Too bad sometimes kittens must be killed.
Comments (4)
I feel the same way about trying to save some people. Diseases and deformities exist. Natural selection needs to be allowed to happen. That’s not to say that we should not have compassion for them, but at the same time, let them go! But then I guess the question is where would one draw the line for people that cannot speak for themselves………hmm.?
Those sick kittens may have been the reason that Frankie and CC wanted to separate the litters. If it’s a virus, such as FLV (the one that wiped out so many kittens over at our old place), their instinct might have been to isolate the sick ones. Who knows?
You did what needed to be done. I hope CC gets better.

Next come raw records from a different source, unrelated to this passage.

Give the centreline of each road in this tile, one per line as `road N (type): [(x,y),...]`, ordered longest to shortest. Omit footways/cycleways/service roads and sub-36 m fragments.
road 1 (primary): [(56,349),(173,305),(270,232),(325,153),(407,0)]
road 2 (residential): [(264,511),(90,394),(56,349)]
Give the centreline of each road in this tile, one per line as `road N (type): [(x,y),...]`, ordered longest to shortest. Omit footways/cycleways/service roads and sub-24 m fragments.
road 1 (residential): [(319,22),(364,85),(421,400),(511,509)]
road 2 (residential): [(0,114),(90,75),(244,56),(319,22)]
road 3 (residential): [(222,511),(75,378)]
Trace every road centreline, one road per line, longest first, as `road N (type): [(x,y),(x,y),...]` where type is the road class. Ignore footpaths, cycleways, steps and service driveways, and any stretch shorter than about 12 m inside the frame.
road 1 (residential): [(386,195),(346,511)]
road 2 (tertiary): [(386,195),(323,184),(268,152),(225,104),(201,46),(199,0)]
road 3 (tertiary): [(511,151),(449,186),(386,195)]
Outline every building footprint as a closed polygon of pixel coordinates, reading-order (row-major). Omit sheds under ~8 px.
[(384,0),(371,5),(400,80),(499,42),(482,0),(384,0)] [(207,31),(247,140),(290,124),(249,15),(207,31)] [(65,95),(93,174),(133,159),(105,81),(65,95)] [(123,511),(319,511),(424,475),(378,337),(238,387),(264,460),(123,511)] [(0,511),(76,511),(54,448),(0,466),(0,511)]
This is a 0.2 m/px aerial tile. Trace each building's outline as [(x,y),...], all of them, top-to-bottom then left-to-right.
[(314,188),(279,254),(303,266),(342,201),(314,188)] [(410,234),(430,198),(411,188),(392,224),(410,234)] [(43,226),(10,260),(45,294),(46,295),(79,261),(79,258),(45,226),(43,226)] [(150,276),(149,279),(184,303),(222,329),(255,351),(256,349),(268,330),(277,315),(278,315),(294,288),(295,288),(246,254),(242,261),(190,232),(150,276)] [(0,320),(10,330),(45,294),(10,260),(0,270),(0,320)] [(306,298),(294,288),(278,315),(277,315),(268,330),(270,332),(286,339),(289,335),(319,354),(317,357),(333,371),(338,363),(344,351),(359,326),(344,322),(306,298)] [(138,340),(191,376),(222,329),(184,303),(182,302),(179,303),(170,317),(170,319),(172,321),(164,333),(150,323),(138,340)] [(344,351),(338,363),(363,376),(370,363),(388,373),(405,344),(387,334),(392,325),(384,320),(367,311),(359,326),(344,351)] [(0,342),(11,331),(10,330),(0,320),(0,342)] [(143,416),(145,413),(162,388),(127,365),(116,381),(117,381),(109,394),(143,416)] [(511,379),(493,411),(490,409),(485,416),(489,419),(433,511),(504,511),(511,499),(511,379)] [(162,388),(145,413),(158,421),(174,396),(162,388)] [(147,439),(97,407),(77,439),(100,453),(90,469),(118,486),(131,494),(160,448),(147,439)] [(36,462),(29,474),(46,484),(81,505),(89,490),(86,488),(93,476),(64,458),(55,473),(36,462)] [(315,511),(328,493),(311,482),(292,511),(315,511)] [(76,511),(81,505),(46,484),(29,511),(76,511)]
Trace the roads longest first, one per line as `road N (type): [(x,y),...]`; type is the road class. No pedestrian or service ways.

I quietly applaud you for ending the misery of these two babies. Their mother may be next, bless her heart, but I too cannot as you cannot allow something I love have nothing to look forward to but more pain. It’s hard, yes. But the alternative is to watch the decline. And I can’t do that either. So you did a good thing.
I completely agree with your point here. A lot of ignorent folks would say people like us have no heart, but they are too caught up in modern society. I saw something on the learning channel the other day where a baby needed a heart transplant and he was so sad looking, weak and sickly, couldnt play or do anything and was hooked up to all kinds of machines. I thought to myself that if I had a child like that, I would just bring him/her home and try and keep them comfortable untill they went on their own. Besides, there are tons of healthy kids who need adopting if someone wanted a child that bad. I cant stand the ritualized torture in the name of “modern medicine.”